Search the material for the string "macros", then report how many lines hold it, with no other text.

--- Supplied records Enclosed Below ---

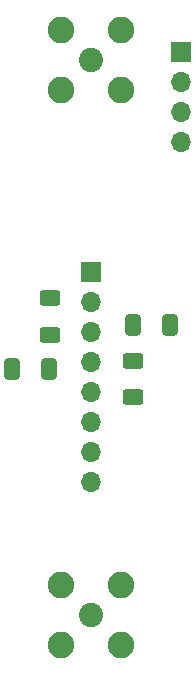
<source format=gbr>
%TF.GenerationSoftware,KiCad,Pcbnew,7.0.5*%
%TF.CreationDate,2023-06-23T15:01:08-05:00*%
%TF.ProjectId,Single.Channel.Amp,53696e67-6c65-42e4-9368-616e6e656c2e,rev?*%
%TF.SameCoordinates,Original*%
%TF.FileFunction,Soldermask,Top*%
%TF.FilePolarity,Negative*%
%FSLAX46Y46*%
G04 Gerber Fmt 4.6, Leading zero omitted, Abs format (unit mm)*
G04 Created by KiCad (PCBNEW 7.0.5) date 2023-06-23 15:01:08*
%MOMM*%
%LPD*%
G01*
G04 APERTURE LIST*
G04 Aperture macros list*
%AMRoundRect*
0 Rectangle with rounded corners*
0 $1 Rounding radius*
0 $2 $3 $4 $5 $6 $7 $8 $9 X,Y pos of 4 corners*
0 Add a 4 corners polygon primitive as box body*
4,1,4,$2,$3,$4,$5,$6,$7,$8,$9,$2,$3,0*
0 Add four circle primitives for the rounded corners*
1,1,$1+$1,$2,$3*
1,1,$1+$1,$4,$5*
1,1,$1+$1,$6,$7*
1,1,$1+$1,$8,$9*
0 Add four rect primitives between the rounded corners*
20,1,$1+$1,$2,$3,$4,$5,0*
20,1,$1+$1,$4,$5,$6,$7,0*
20,1,$1+$1,$6,$7,$8,$9,0*
20,1,$1+$1,$8,$9,$2,$3,0*%
G04 Aperture macros list end*
%ADD10RoundRect,0.250000X0.625000X-0.400000X0.625000X0.400000X-0.625000X0.400000X-0.625000X-0.400000X0*%
%ADD11R,1.700000X1.700000*%
%ADD12O,1.700000X1.700000*%
%ADD13C,2.050000*%
%ADD14C,2.250000*%
%ADD15RoundRect,0.250000X-0.412500X-0.650000X0.412500X-0.650000X0.412500X0.650000X-0.412500X0.650000X0*%
%ADD16RoundRect,0.250000X-0.625000X0.400000X-0.625000X-0.400000X0.625000X-0.400000X0.625000X0.400000X0*%
%ADD17RoundRect,0.250000X0.412500X0.650000X-0.412500X0.650000X-0.412500X-0.650000X0.412500X-0.650000X0*%
G04 APERTURE END LIST*
D10*
%TO.C,R3*%
X68540000Y-48600000D03*
X68540000Y-45500000D03*
%TD*%
D11*
%TO.C,J3*%
X72620000Y-19370000D03*
D12*
X72620000Y-21910000D03*
X72620000Y-24450000D03*
X72620000Y-26990000D03*
%TD*%
D13*
%TO.C,J4*%
X65000000Y-67000000D03*
D14*
X62460000Y-64460000D03*
X62460000Y-69540000D03*
X67540000Y-64460000D03*
X67540000Y-69540000D03*
%TD*%
D15*
%TO.C,C4*%
X68552500Y-42465000D03*
X71677500Y-42465000D03*
%TD*%
D13*
%TO.C,J5*%
X65000000Y-20000000D03*
D14*
X62460000Y-17460000D03*
X62460000Y-22540000D03*
X67540000Y-17460000D03*
X67540000Y-22540000D03*
%TD*%
D16*
%TO.C,R4*%
X61510000Y-40190000D03*
X61510000Y-43290000D03*
%TD*%
D17*
%TO.C,C3*%
X61472500Y-46185000D03*
X58347500Y-46185000D03*
%TD*%
D11*
%TO.C,J2*%
X65000000Y-38000000D03*
D12*
X65000000Y-40540000D03*
X65000000Y-43080000D03*
X65000000Y-45620000D03*
X65000000Y-48160000D03*
X65000000Y-50700000D03*
X65000000Y-53240000D03*
X65000000Y-55780000D03*
%TD*%
M02*

</source>
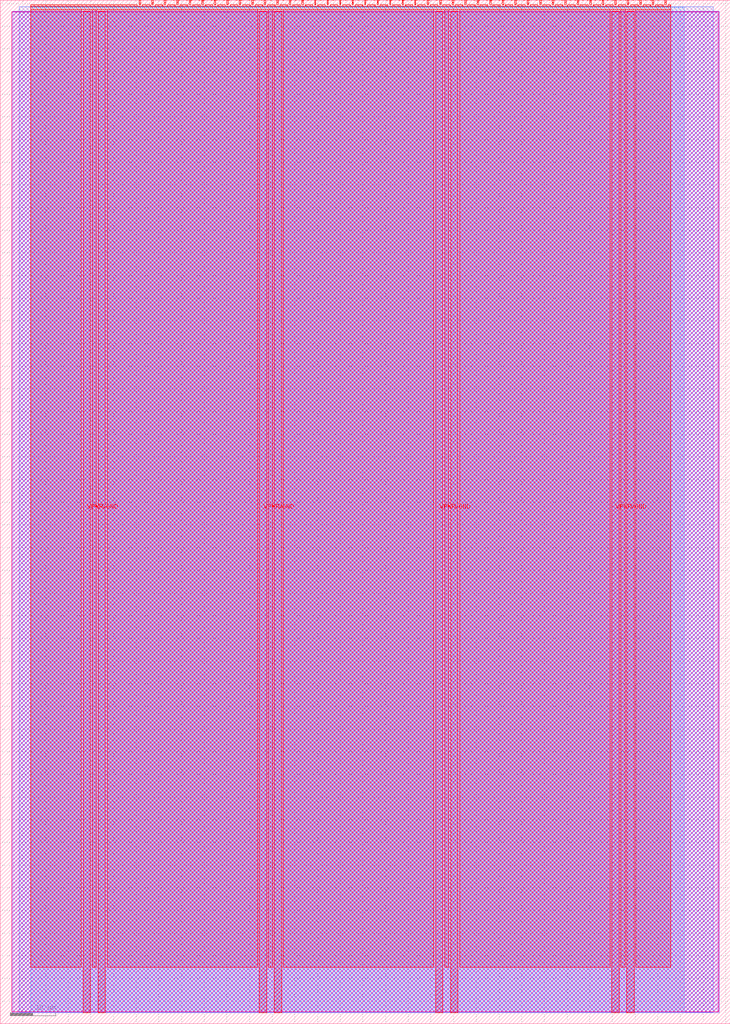
<source format=lef>
VERSION 5.7 ;
  NOWIREEXTENSIONATPIN ON ;
  DIVIDERCHAR "/" ;
  BUSBITCHARS "[]" ;
MACRO tt_um_htfab_caterpillar
  CLASS BLOCK ;
  FOREIGN tt_um_htfab_caterpillar ;
  ORIGIN 0.000 0.000 ;
  SIZE 161.000 BY 225.760 ;
  PIN VGND
    DIRECTION INOUT ;
    USE GROUND ;
    PORT
      LAYER met4 ;
        RECT 21.580 2.480 23.180 223.280 ;
    END
    PORT
      LAYER met4 ;
        RECT 60.450 2.480 62.050 223.280 ;
    END
    PORT
      LAYER met4 ;
        RECT 99.320 2.480 100.920 223.280 ;
    END
    PORT
      LAYER met4 ;
        RECT 138.190 2.480 139.790 223.280 ;
    END
  END VGND
  PIN VPWR
    DIRECTION INOUT ;
    USE POWER ;
    PORT
      LAYER met4 ;
        RECT 18.280 2.480 19.880 223.280 ;
    END
    PORT
      LAYER met4 ;
        RECT 57.150 2.480 58.750 223.280 ;
    END
    PORT
      LAYER met4 ;
        RECT 96.020 2.480 97.620 223.280 ;
    END
    PORT
      LAYER met4 ;
        RECT 134.890 2.480 136.490 223.280 ;
    END
  END VPWR
  PIN clk
    DIRECTION INPUT ;
    USE SIGNAL ;
    ANTENNAGATEAREA 0.852000 ;
    PORT
      LAYER met4 ;
        RECT 143.830 224.760 144.130 225.760 ;
    END
  END clk
  PIN ena
    DIRECTION INPUT ;
    USE SIGNAL ;
    PORT
      LAYER met4 ;
        RECT 146.590 224.760 146.890 225.760 ;
    END
  END ena
  PIN rst_n
    DIRECTION INPUT ;
    USE SIGNAL ;
    ANTENNAGATEAREA 0.196500 ;
    PORT
      LAYER met4 ;
        RECT 141.070 224.760 141.370 225.760 ;
    END
  END rst_n
  PIN ui_in[0]
    DIRECTION INPUT ;
    USE SIGNAL ;
    ANTENNAGATEAREA 0.196500 ;
    PORT
      LAYER met4 ;
        RECT 138.310 224.760 138.610 225.760 ;
    END
  END ui_in[0]
  PIN ui_in[1]
    DIRECTION INPUT ;
    USE SIGNAL ;
    ANTENNAGATEAREA 0.196500 ;
    PORT
      LAYER met4 ;
        RECT 135.550 224.760 135.850 225.760 ;
    END
  END ui_in[1]
  PIN ui_in[2]
    DIRECTION INPUT ;
    USE SIGNAL ;
    ANTENNAGATEAREA 0.196500 ;
    PORT
      LAYER met4 ;
        RECT 132.790 224.760 133.090 225.760 ;
    END
  END ui_in[2]
  PIN ui_in[3]
    DIRECTION INPUT ;
    USE SIGNAL ;
    ANTENNAGATEAREA 0.196500 ;
    PORT
      LAYER met4 ;
        RECT 130.030 224.760 130.330 225.760 ;
    END
  END ui_in[3]
  PIN ui_in[4]
    DIRECTION INPUT ;
    USE SIGNAL ;
    ANTENNAGATEAREA 0.495000 ;
    PORT
      LAYER met4 ;
        RECT 127.270 224.760 127.570 225.760 ;
    END
  END ui_in[4]
  PIN ui_in[5]
    DIRECTION INPUT ;
    USE SIGNAL ;
    PORT
      LAYER met4 ;
        RECT 124.510 224.760 124.810 225.760 ;
    END
  END ui_in[5]
  PIN ui_in[6]
    DIRECTION INPUT ;
    USE SIGNAL ;
    PORT
      LAYER met4 ;
        RECT 121.750 224.760 122.050 225.760 ;
    END
  END ui_in[6]
  PIN ui_in[7]
    DIRECTION INPUT ;
    USE SIGNAL ;
    PORT
      LAYER met4 ;
        RECT 118.990 224.760 119.290 225.760 ;
    END
  END ui_in[7]
  PIN uio_in[0]
    DIRECTION INPUT ;
    USE SIGNAL ;
    PORT
      LAYER met4 ;
        RECT 116.230 224.760 116.530 225.760 ;
    END
  END uio_in[0]
  PIN uio_in[1]
    DIRECTION INPUT ;
    USE SIGNAL ;
    PORT
      LAYER met4 ;
        RECT 113.470 224.760 113.770 225.760 ;
    END
  END uio_in[1]
  PIN uio_in[2]
    DIRECTION INPUT ;
    USE SIGNAL ;
    PORT
      LAYER met4 ;
        RECT 110.710 224.760 111.010 225.760 ;
    END
  END uio_in[2]
  PIN uio_in[3]
    DIRECTION INPUT ;
    USE SIGNAL ;
    PORT
      LAYER met4 ;
        RECT 107.950 224.760 108.250 225.760 ;
    END
  END uio_in[3]
  PIN uio_in[4]
    DIRECTION INPUT ;
    USE SIGNAL ;
    PORT
      LAYER met4 ;
        RECT 105.190 224.760 105.490 225.760 ;
    END
  END uio_in[4]
  PIN uio_in[5]
    DIRECTION INPUT ;
    USE SIGNAL ;
    PORT
      LAYER met4 ;
        RECT 102.430 224.760 102.730 225.760 ;
    END
  END uio_in[5]
  PIN uio_in[6]
    DIRECTION INPUT ;
    USE SIGNAL ;
    PORT
      LAYER met4 ;
        RECT 99.670 224.760 99.970 225.760 ;
    END
  END uio_in[6]
  PIN uio_in[7]
    DIRECTION INPUT ;
    USE SIGNAL ;
    PORT
      LAYER met4 ;
        RECT 96.910 224.760 97.210 225.760 ;
    END
  END uio_in[7]
  PIN uio_oe[0]
    DIRECTION OUTPUT ;
    USE SIGNAL ;
    PORT
      LAYER met4 ;
        RECT 49.990 224.760 50.290 225.760 ;
    END
  END uio_oe[0]
  PIN uio_oe[1]
    DIRECTION OUTPUT ;
    USE SIGNAL ;
    PORT
      LAYER met4 ;
        RECT 47.230 224.760 47.530 225.760 ;
    END
  END uio_oe[1]
  PIN uio_oe[2]
    DIRECTION OUTPUT ;
    USE SIGNAL ;
    PORT
      LAYER met4 ;
        RECT 44.470 224.760 44.770 225.760 ;
    END
  END uio_oe[2]
  PIN uio_oe[3]
    DIRECTION OUTPUT ;
    USE SIGNAL ;
    PORT
      LAYER met4 ;
        RECT 41.710 224.760 42.010 225.760 ;
    END
  END uio_oe[3]
  PIN uio_oe[4]
    DIRECTION OUTPUT ;
    USE SIGNAL ;
    PORT
      LAYER met4 ;
        RECT 38.950 224.760 39.250 225.760 ;
    END
  END uio_oe[4]
  PIN uio_oe[5]
    DIRECTION OUTPUT ;
    USE SIGNAL ;
    PORT
      LAYER met4 ;
        RECT 36.190 224.760 36.490 225.760 ;
    END
  END uio_oe[5]
  PIN uio_oe[6]
    DIRECTION OUTPUT ;
    USE SIGNAL ;
    PORT
      LAYER met4 ;
        RECT 33.430 224.760 33.730 225.760 ;
    END
  END uio_oe[6]
  PIN uio_oe[7]
    DIRECTION OUTPUT ;
    USE SIGNAL ;
    PORT
      LAYER met4 ;
        RECT 30.670 224.760 30.970 225.760 ;
    END
  END uio_oe[7]
  PIN uio_out[0]
    DIRECTION OUTPUT ;
    USE SIGNAL ;
    ANTENNADIFFAREA 1.524450 ;
    PORT
      LAYER met4 ;
        RECT 72.070 224.760 72.370 225.760 ;
    END
  END uio_out[0]
  PIN uio_out[1]
    DIRECTION OUTPUT ;
    USE SIGNAL ;
    ANTENNADIFFAREA 1.524450 ;
    PORT
      LAYER met4 ;
        RECT 69.310 224.760 69.610 225.760 ;
    END
  END uio_out[1]
  PIN uio_out[2]
    DIRECTION OUTPUT ;
    USE SIGNAL ;
    ANTENNADIFFAREA 1.524450 ;
    PORT
      LAYER met4 ;
        RECT 66.550 224.760 66.850 225.760 ;
    END
  END uio_out[2]
  PIN uio_out[3]
    DIRECTION OUTPUT ;
    USE SIGNAL ;
    ANTENNADIFFAREA 1.524450 ;
    PORT
      LAYER met4 ;
        RECT 63.790 224.760 64.090 225.760 ;
    END
  END uio_out[3]
  PIN uio_out[4]
    DIRECTION OUTPUT ;
    USE SIGNAL ;
    ANTENNADIFFAREA 1.524450 ;
    PORT
      LAYER met4 ;
        RECT 61.030 224.760 61.330 225.760 ;
    END
  END uio_out[4]
  PIN uio_out[5]
    DIRECTION OUTPUT ;
    USE SIGNAL ;
    ANTENNADIFFAREA 1.524450 ;
    PORT
      LAYER met4 ;
        RECT 58.270 224.760 58.570 225.760 ;
    END
  END uio_out[5]
  PIN uio_out[6]
    DIRECTION OUTPUT ;
    USE SIGNAL ;
    ANTENNADIFFAREA 1.524450 ;
    PORT
      LAYER met4 ;
        RECT 55.510 224.760 55.810 225.760 ;
    END
  END uio_out[6]
  PIN uio_out[7]
    DIRECTION OUTPUT ;
    USE SIGNAL ;
    PORT
      LAYER met4 ;
        RECT 52.750 224.760 53.050 225.760 ;
    END
  END uio_out[7]
  PIN uo_out[0]
    DIRECTION OUTPUT ;
    USE SIGNAL ;
    ANTENNAGATEAREA 0.742500 ;
    ANTENNADIFFAREA 0.891000 ;
    PORT
      LAYER met4 ;
        RECT 94.150 224.760 94.450 225.760 ;
    END
  END uo_out[0]
  PIN uo_out[1]
    DIRECTION OUTPUT ;
    USE SIGNAL ;
    ANTENNAGATEAREA 0.742500 ;
    ANTENNADIFFAREA 0.891000 ;
    PORT
      LAYER met4 ;
        RECT 91.390 224.760 91.690 225.760 ;
    END
  END uo_out[1]
  PIN uo_out[2]
    DIRECTION OUTPUT ;
    USE SIGNAL ;
    ANTENNAGATEAREA 0.742500 ;
    ANTENNADIFFAREA 0.891000 ;
    PORT
      LAYER met4 ;
        RECT 88.630 224.760 88.930 225.760 ;
    END
  END uo_out[2]
  PIN uo_out[3]
    DIRECTION OUTPUT ;
    USE SIGNAL ;
    ANTENNAGATEAREA 0.742500 ;
    ANTENNADIFFAREA 0.891000 ;
    PORT
      LAYER met4 ;
        RECT 85.870 224.760 86.170 225.760 ;
    END
  END uo_out[3]
  PIN uo_out[4]
    DIRECTION OUTPUT ;
    USE SIGNAL ;
    ANTENNADIFFAREA 0.795200 ;
    PORT
      LAYER met4 ;
        RECT 83.110 224.760 83.410 225.760 ;
    END
  END uo_out[4]
  PIN uo_out[5]
    DIRECTION OUTPUT ;
    USE SIGNAL ;
    ANTENNADIFFAREA 1.524450 ;
    PORT
      LAYER met4 ;
        RECT 80.350 224.760 80.650 225.760 ;
    END
  END uo_out[5]
  PIN uo_out[6]
    DIRECTION OUTPUT ;
    USE SIGNAL ;
    ANTENNADIFFAREA 1.524450 ;
    PORT
      LAYER met4 ;
        RECT 77.590 224.760 77.890 225.760 ;
    END
  END uo_out[6]
  PIN uo_out[7]
    DIRECTION OUTPUT ;
    USE SIGNAL ;
    PORT
      LAYER met4 ;
        RECT 74.830 224.760 75.130 225.760 ;
    END
  END uo_out[7]
  OBS
      LAYER nwell ;
        RECT 2.570 2.635 158.430 223.230 ;
      LAYER li1 ;
        RECT 2.760 2.635 158.240 223.125 ;
      LAYER met1 ;
        RECT 2.760 2.480 158.540 223.280 ;
      LAYER met2 ;
        RECT 4.240 2.535 157.220 224.245 ;
      LAYER met3 ;
        RECT 6.710 2.555 150.815 224.225 ;
      LAYER met4 ;
        RECT 6.735 224.360 30.270 224.760 ;
        RECT 31.370 224.360 33.030 224.760 ;
        RECT 34.130 224.360 35.790 224.760 ;
        RECT 36.890 224.360 38.550 224.760 ;
        RECT 39.650 224.360 41.310 224.760 ;
        RECT 42.410 224.360 44.070 224.760 ;
        RECT 45.170 224.360 46.830 224.760 ;
        RECT 47.930 224.360 49.590 224.760 ;
        RECT 50.690 224.360 52.350 224.760 ;
        RECT 53.450 224.360 55.110 224.760 ;
        RECT 56.210 224.360 57.870 224.760 ;
        RECT 58.970 224.360 60.630 224.760 ;
        RECT 61.730 224.360 63.390 224.760 ;
        RECT 64.490 224.360 66.150 224.760 ;
        RECT 67.250 224.360 68.910 224.760 ;
        RECT 70.010 224.360 71.670 224.760 ;
        RECT 72.770 224.360 74.430 224.760 ;
        RECT 75.530 224.360 77.190 224.760 ;
        RECT 78.290 224.360 79.950 224.760 ;
        RECT 81.050 224.360 82.710 224.760 ;
        RECT 83.810 224.360 85.470 224.760 ;
        RECT 86.570 224.360 88.230 224.760 ;
        RECT 89.330 224.360 90.990 224.760 ;
        RECT 92.090 224.360 93.750 224.760 ;
        RECT 94.850 224.360 96.510 224.760 ;
        RECT 97.610 224.360 99.270 224.760 ;
        RECT 100.370 224.360 102.030 224.760 ;
        RECT 103.130 224.360 104.790 224.760 ;
        RECT 105.890 224.360 107.550 224.760 ;
        RECT 108.650 224.360 110.310 224.760 ;
        RECT 111.410 224.360 113.070 224.760 ;
        RECT 114.170 224.360 115.830 224.760 ;
        RECT 116.930 224.360 118.590 224.760 ;
        RECT 119.690 224.360 121.350 224.760 ;
        RECT 122.450 224.360 124.110 224.760 ;
        RECT 125.210 224.360 126.870 224.760 ;
        RECT 127.970 224.360 129.630 224.760 ;
        RECT 130.730 224.360 132.390 224.760 ;
        RECT 133.490 224.360 135.150 224.760 ;
        RECT 136.250 224.360 137.910 224.760 ;
        RECT 139.010 224.360 140.670 224.760 ;
        RECT 141.770 224.360 143.430 224.760 ;
        RECT 144.530 224.360 146.190 224.760 ;
        RECT 147.290 224.360 147.825 224.760 ;
        RECT 6.735 223.680 147.825 224.360 ;
        RECT 6.735 12.415 17.880 223.680 ;
        RECT 20.280 12.415 21.180 223.680 ;
        RECT 23.580 12.415 56.750 223.680 ;
        RECT 59.150 12.415 60.050 223.680 ;
        RECT 62.450 12.415 95.620 223.680 ;
        RECT 98.020 12.415 98.920 223.680 ;
        RECT 101.320 12.415 134.490 223.680 ;
        RECT 136.890 12.415 137.790 223.680 ;
        RECT 140.190 12.415 147.825 223.680 ;
  END
END tt_um_htfab_caterpillar
END LIBRARY


</source>
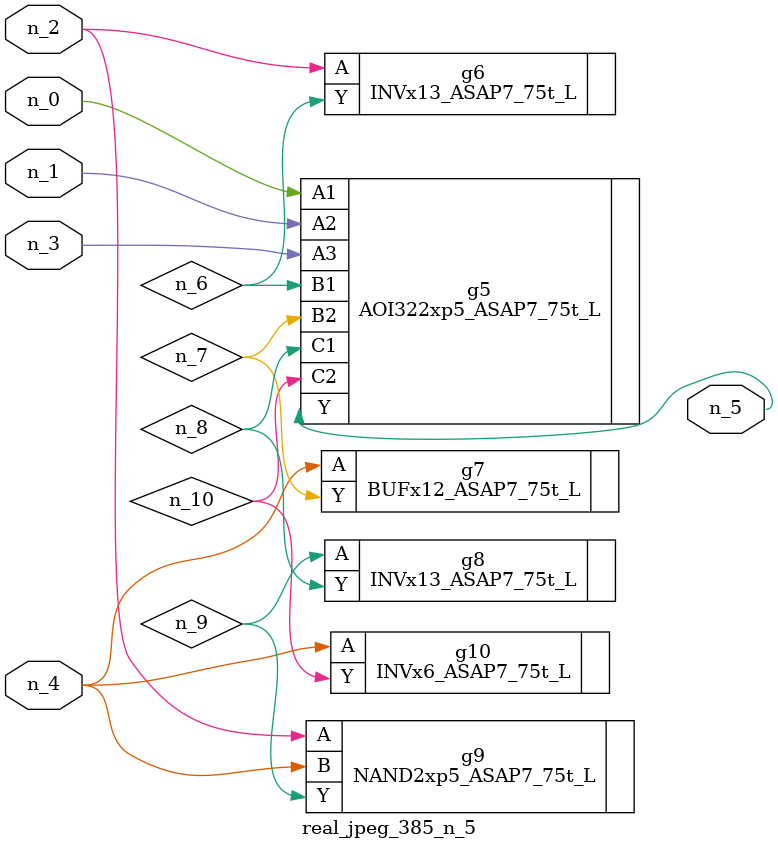
<source format=v>
module real_jpeg_385_n_5 (n_4, n_0, n_1, n_2, n_3, n_5);

input n_4;
input n_0;
input n_1;
input n_2;
input n_3;

output n_5;

wire n_8;
wire n_6;
wire n_7;
wire n_10;
wire n_9;

AOI322xp5_ASAP7_75t_L g5 ( 
.A1(n_0),
.A2(n_1),
.A3(n_3),
.B1(n_6),
.B2(n_7),
.C1(n_8),
.C2(n_10),
.Y(n_5)
);

INVx13_ASAP7_75t_L g6 ( 
.A(n_2),
.Y(n_6)
);

NAND2xp5_ASAP7_75t_L g9 ( 
.A(n_2),
.B(n_4),
.Y(n_9)
);

BUFx12_ASAP7_75t_L g7 ( 
.A(n_4),
.Y(n_7)
);

INVx6_ASAP7_75t_L g10 ( 
.A(n_4),
.Y(n_10)
);

INVx13_ASAP7_75t_L g8 ( 
.A(n_9),
.Y(n_8)
);


endmodule
</source>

--- End of Enclosed Supplied records ---

◆ Reply to the task: 2